義人の事といい、彼女の事といい、きっと遥香はフォロー役があっているんだろう。
「ありがとうね、千沙を助けてくれて。もし義人がいなければあの子大けがしてるところだったよ。友だちとして感謝する」
遥香は義人に軽く頭を下げた。
「さっきの義人、なんだかかっこよく見えちゃった」
頭を下げた少女は顔を赤らめながら、そうつぶやく。
「え?なんか言ったか?」
「ふん。『義人の顔はいつ見ても怖いね』って言ったの」
そういうと、遥香は踵を返して、悠々と1階に降りて行った。
「いきなりなんだよ、あいつ。それ、今いうことなのか?」
義人は頭をかきながら幼馴染の背中を見送ると、階段の踊り場をしばらく眺めていた。
ここで繰り広げられた少し不思議な出来事を実感できていない。もしかしたら夢だったのかもしれないとも思える。

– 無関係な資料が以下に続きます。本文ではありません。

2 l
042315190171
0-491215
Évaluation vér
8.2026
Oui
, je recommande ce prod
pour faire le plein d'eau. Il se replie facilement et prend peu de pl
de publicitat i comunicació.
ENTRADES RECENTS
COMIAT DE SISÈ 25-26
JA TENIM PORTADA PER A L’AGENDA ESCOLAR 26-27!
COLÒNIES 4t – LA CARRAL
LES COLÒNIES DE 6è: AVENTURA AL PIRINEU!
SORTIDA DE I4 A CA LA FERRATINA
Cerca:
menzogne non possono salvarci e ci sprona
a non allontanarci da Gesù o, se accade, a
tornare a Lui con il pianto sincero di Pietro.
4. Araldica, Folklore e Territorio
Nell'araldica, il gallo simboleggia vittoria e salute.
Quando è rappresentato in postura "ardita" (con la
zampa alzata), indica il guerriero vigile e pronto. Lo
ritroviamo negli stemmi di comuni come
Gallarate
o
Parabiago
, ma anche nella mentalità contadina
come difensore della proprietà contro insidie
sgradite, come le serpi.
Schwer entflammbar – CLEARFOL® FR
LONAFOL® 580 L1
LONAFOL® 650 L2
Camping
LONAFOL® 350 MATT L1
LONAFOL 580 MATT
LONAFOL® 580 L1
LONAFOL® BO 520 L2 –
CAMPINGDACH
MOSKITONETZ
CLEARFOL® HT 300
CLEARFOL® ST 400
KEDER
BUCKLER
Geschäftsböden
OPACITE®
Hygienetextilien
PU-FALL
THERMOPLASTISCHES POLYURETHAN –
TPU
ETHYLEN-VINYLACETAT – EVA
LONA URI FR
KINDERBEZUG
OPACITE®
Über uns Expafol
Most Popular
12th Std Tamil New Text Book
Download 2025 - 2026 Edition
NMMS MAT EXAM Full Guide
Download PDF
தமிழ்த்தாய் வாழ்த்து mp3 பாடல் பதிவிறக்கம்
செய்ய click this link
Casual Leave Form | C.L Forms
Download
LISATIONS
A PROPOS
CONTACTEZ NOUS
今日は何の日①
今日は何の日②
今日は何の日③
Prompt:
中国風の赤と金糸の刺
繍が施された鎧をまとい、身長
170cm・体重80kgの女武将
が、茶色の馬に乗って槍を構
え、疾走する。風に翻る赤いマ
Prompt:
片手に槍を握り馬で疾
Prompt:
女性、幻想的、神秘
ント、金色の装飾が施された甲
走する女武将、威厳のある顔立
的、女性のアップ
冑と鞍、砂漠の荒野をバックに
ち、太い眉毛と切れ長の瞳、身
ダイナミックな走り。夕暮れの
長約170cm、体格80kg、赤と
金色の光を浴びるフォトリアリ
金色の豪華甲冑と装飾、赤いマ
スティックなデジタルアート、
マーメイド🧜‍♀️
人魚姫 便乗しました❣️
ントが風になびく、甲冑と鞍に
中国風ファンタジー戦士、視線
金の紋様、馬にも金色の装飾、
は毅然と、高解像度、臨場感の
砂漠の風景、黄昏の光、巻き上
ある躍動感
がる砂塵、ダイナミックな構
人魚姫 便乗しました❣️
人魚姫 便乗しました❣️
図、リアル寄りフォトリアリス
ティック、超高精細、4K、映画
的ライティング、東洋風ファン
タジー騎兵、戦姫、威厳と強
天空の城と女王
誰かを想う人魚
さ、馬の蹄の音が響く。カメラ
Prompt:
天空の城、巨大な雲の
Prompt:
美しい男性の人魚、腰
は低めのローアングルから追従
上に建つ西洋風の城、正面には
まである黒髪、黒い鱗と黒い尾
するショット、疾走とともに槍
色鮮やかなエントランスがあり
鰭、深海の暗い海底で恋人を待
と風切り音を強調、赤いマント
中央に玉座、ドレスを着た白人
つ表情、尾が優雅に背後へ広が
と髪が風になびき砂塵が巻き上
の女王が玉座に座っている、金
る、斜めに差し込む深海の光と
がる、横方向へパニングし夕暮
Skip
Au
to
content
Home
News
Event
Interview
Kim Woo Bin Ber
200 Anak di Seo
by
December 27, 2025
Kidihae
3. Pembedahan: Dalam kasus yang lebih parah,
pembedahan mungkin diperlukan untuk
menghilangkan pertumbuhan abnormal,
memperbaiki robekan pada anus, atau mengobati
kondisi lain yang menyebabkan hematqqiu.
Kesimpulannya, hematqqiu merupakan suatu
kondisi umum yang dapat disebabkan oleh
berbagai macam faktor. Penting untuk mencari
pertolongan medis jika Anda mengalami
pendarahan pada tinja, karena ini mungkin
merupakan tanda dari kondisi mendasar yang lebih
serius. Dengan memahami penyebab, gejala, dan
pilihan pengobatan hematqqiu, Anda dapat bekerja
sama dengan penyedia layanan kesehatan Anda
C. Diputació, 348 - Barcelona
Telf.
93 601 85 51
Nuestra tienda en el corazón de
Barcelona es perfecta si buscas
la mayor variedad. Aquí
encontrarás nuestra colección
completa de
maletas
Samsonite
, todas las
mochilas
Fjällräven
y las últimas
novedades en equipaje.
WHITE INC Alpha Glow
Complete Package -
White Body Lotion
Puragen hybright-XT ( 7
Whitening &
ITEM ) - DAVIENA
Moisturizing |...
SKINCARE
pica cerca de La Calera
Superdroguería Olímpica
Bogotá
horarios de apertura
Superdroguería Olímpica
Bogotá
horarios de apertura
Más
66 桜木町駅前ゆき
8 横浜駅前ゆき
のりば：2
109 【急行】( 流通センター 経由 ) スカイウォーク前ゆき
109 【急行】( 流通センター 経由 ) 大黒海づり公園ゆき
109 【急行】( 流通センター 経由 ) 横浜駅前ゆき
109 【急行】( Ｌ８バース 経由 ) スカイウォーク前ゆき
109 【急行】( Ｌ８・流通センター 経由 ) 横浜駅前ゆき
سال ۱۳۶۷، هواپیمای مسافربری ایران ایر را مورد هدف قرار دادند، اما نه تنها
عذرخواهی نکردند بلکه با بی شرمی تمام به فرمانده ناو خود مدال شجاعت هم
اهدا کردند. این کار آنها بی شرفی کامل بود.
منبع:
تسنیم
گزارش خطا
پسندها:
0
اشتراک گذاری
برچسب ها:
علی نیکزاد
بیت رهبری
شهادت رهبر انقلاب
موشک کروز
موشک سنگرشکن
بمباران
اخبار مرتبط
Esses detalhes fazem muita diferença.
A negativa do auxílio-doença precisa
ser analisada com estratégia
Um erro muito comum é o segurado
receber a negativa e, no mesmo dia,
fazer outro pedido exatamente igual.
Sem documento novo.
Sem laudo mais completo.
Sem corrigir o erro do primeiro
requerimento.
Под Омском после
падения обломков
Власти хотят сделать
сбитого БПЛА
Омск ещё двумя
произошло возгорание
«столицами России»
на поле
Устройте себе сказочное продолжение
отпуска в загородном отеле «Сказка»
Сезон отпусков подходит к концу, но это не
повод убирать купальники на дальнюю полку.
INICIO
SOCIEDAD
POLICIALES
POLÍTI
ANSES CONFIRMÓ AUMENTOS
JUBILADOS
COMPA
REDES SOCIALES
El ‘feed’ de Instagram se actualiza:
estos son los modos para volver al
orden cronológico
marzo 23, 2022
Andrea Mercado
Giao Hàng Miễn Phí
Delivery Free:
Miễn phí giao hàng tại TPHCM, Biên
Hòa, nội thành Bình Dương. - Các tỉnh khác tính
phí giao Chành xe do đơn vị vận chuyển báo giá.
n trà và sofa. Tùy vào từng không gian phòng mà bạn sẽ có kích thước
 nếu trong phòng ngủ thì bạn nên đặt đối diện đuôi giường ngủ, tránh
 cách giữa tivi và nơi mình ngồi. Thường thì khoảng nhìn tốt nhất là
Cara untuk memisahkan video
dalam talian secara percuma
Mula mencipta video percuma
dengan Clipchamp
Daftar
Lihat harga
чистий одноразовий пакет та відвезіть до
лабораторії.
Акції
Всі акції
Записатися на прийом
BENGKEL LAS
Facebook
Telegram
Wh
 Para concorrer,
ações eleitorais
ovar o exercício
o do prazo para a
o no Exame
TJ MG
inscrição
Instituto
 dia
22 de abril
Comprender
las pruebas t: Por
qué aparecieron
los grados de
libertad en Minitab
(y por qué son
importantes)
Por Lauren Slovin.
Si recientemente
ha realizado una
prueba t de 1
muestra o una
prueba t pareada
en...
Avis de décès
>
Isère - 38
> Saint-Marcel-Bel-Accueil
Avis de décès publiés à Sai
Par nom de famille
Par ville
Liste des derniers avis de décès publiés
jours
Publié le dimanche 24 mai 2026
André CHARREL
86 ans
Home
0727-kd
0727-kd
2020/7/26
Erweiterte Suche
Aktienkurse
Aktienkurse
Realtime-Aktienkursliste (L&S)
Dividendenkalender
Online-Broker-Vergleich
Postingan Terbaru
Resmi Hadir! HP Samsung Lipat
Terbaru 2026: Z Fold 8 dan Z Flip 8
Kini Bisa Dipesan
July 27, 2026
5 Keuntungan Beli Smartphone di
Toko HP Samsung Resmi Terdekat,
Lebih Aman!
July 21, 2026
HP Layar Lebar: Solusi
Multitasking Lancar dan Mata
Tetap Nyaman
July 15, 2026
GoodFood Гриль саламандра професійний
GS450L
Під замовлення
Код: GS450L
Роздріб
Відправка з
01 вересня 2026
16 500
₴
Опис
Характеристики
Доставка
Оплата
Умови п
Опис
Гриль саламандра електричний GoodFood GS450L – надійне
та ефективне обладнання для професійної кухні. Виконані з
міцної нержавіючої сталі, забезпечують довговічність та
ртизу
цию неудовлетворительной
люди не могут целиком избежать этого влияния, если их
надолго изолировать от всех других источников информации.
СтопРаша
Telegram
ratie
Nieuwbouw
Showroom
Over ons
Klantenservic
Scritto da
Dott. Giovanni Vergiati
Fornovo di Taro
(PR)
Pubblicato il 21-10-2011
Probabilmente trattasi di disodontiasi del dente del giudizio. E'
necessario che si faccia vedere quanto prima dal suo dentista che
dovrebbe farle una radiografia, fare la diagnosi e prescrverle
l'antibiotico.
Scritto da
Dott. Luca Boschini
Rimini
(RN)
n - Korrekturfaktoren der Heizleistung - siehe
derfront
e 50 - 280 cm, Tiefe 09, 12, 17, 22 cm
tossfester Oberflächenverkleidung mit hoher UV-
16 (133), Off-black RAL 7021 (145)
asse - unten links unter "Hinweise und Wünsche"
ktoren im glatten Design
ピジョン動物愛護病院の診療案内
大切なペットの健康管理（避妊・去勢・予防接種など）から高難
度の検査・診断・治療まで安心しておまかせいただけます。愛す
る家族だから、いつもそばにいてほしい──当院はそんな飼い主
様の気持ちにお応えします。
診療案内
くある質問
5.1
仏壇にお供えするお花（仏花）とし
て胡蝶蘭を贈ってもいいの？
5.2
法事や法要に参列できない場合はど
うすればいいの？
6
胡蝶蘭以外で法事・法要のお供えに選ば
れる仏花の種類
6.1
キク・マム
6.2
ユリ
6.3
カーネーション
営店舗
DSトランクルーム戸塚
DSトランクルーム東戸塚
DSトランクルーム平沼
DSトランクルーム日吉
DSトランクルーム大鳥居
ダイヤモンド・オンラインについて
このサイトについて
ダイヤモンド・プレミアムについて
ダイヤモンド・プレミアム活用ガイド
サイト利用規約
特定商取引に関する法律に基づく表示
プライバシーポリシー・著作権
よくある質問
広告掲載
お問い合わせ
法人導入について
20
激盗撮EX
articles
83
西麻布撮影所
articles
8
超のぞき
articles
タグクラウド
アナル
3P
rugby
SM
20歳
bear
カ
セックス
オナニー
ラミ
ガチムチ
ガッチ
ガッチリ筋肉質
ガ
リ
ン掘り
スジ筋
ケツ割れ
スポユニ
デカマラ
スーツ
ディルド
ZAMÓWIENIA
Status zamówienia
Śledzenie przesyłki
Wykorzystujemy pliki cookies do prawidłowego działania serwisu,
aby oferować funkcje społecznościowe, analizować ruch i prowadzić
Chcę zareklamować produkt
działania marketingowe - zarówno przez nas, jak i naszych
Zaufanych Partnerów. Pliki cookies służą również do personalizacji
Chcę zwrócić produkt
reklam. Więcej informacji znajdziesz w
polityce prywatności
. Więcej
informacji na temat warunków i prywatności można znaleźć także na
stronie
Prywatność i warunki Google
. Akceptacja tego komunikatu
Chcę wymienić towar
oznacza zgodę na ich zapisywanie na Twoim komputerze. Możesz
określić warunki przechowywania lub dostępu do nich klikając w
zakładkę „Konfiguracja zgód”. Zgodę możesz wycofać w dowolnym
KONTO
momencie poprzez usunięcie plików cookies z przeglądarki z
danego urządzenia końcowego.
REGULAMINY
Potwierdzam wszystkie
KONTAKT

しかし、彼女の身体の柔らかさが未だにその手に残っている。それだけが現実であったことを証明する唯一の証拠だ。
「これが女子の感覚……」
今まで異性と付き合ったことのない義人にとって、それは新体験といえる。
急に自分の体温が上昇する。
義人は自分に活を入れるために、思いっきり自分の頬をたたく。
「いかんいかん。俺は一体何を考えているんだ。こんなことにかまけている暇はない。よし、午後の授業も頑張るぞ!」
自分に言い聞かせるように叫ぶと、教室に向けて階段を上っていった。